Trade and diasporic ties are getting stronger over time, though the balance of trade is badly against India and is another issue in the relationship. The current bilateral trade was worth $20.92 billion (2018-19). India exported goods and services worth $5.17 billion and imported goods and services worth $15.75 billion in 2018-19.
Australia’s cumulative investment in India is about $10.74 billion, whereas India’s total investment in that country has been worth $10.45 billion. Australian Pension Fund has invested $1 billion in India’s National Investment and Infrastructure Fund.

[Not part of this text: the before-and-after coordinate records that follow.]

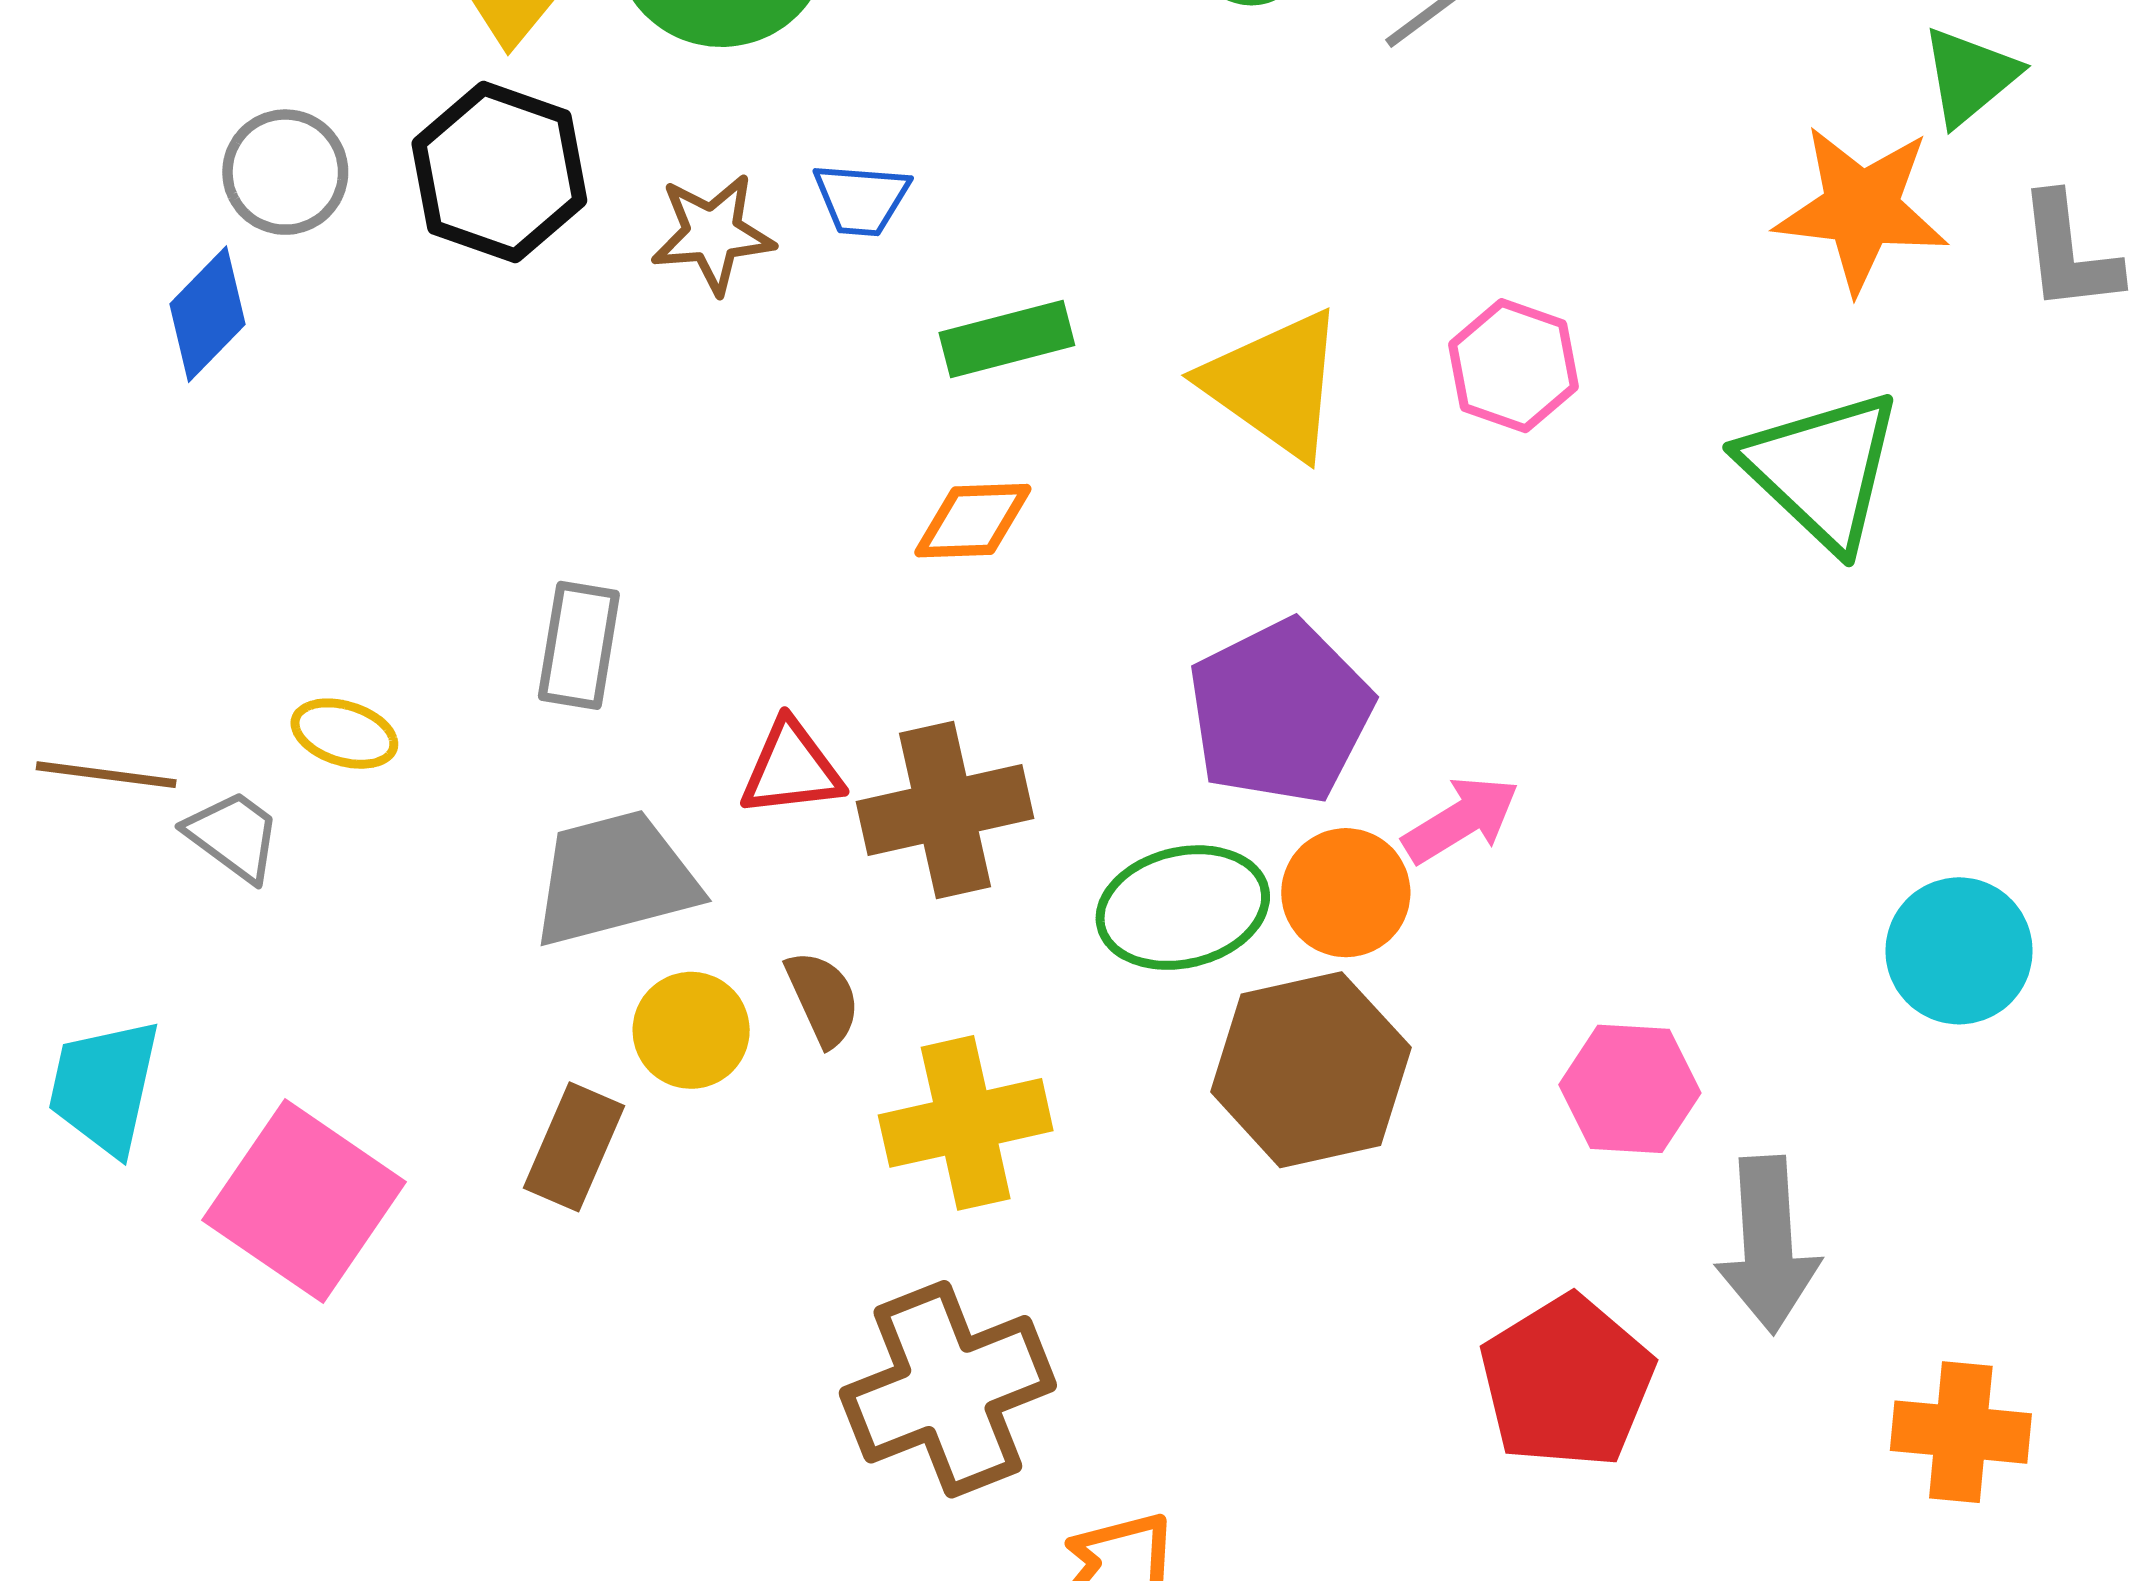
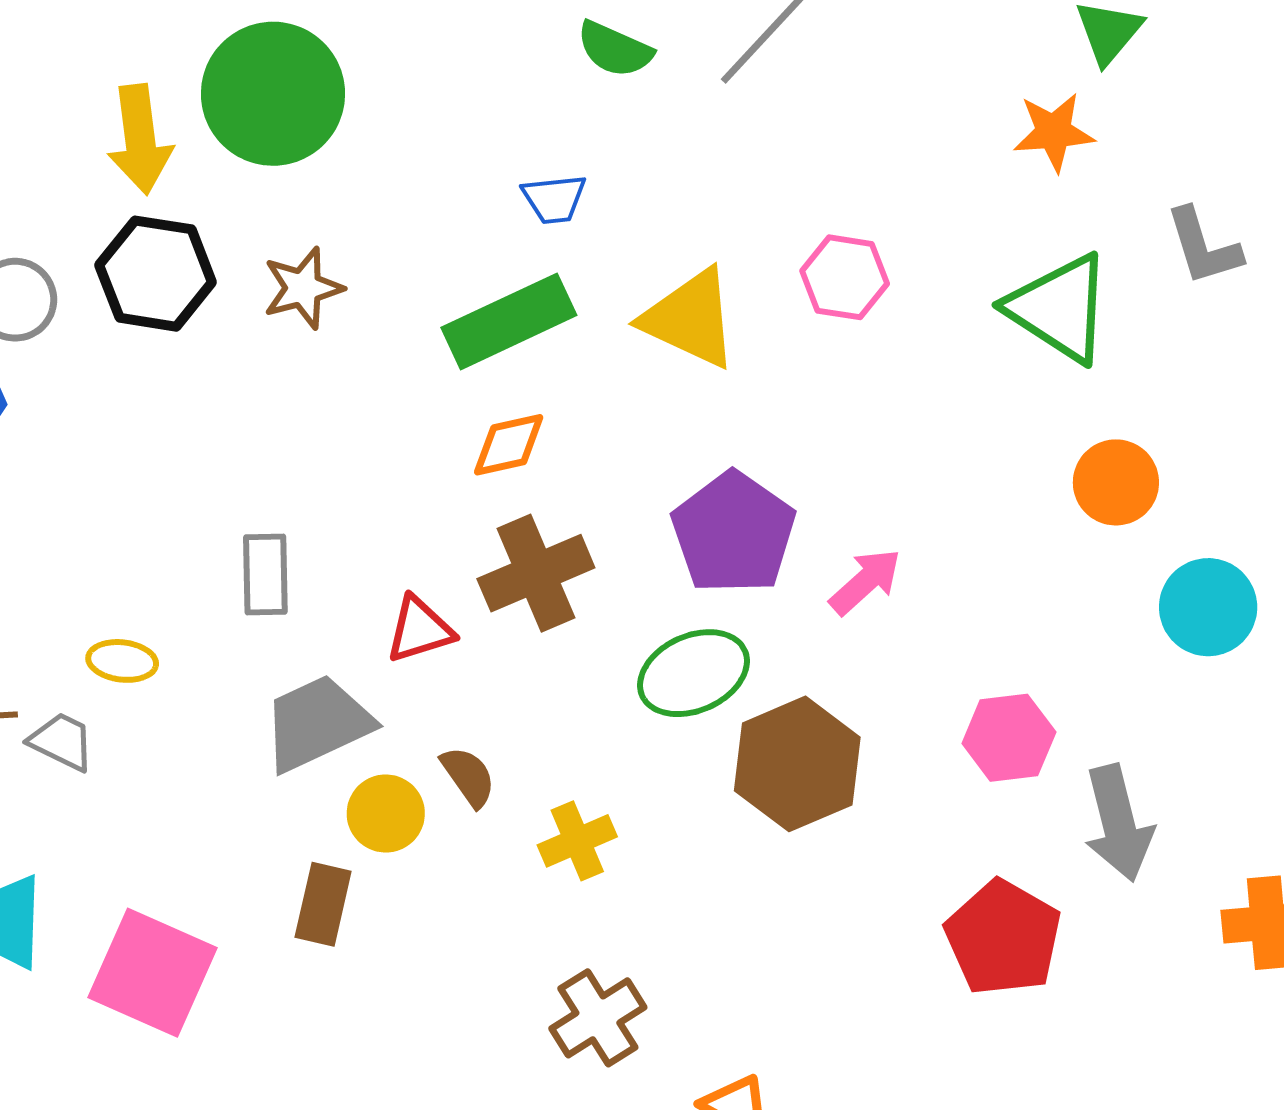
blue trapezoid: (861, 199) -> (554, 199), moved
orange star: (1861, 209) -> (1054, 132), size x0.7
gray L-shape: (2069, 253) -> (1203, 247), moved
green rectangle: (1007, 339) -> (509, 321), size x1.5
brown cross: (945, 810) -> (536, 573), moved
orange circle: (1346, 893) -> (1116, 482), moved
yellow cross: (966, 1123) -> (577, 841), size x0.7
brown cross: (948, 1389) -> (598, 1018), size x0.7

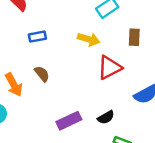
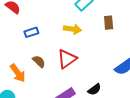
red triangle: (110, 68) -> (67, 59), moved

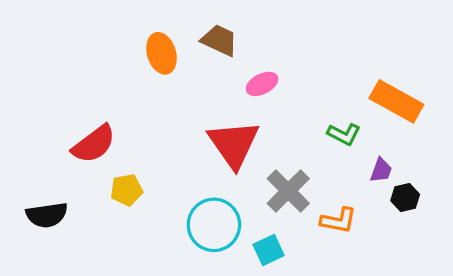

Sources say that at the summit, the leaders will look at stepping up trade and investment. Australia's trove of minerals, especially supplies of uranium, are important for India's civil nuclear programme, an effort needed to reduce its carbon dioxide emissions by easing out fossil fuel use. Will the two leaders make progress towards formalising trade treaties? The Comprehensive Economic Cooperation Agreement (CECA), begun by the two sides in 2011, hasn't made much headway since the last round of talks in 2015.
India also decided, at the last minute, not to join the trade grouping Regional Comprehensive Economic Partnership (RCEP) last year. Apart from the ten ASEAN nations, China, Japan and Australia are members of the trade bloc and efforts are still on to get India into the grouping. One of the reasons for India's decision to stay away were differences with Australia over market access over dairy and agriculture products. Economic ties are going to be an important area of discussion with global economies struggling under the impact of the Covid-19 pandemic.
In fact, the pandemic, its lessons and way forward are likely to be a major part of the discussions on Thursday. Australia had initiated the move to demand an independent inquiry into the World Health Organisation's response to Covid-19 as well as an independent, impartial and comprehensive probe into the coronavirus crisis. The draft resolution was finally signed by 62 countries and presented at the virtual meet of the World Health Assembly in May. Despite an initial reluctance, India joined the resolution. The draft does not mention either China or Wuhan. Meanwhile, India evacuated 1,560 of its nationals and five OCI card-holders from Australia under the ongoing Vande Bharat mission.
There are likely to be agreements on educational ties, as Australia poses itself to be an education destination. Already, there are over one lakh Indian students studying there. Observers believe that leaders might ink the Mutual Logistic Support Agreement (MLSA), similar to the LEMOA pact with the US, which will facilitate the two militaries from accessing each other's logistic support. The MLSA, like LEMOA, allows the navies to refuel in each other's shores, and access other logistical support.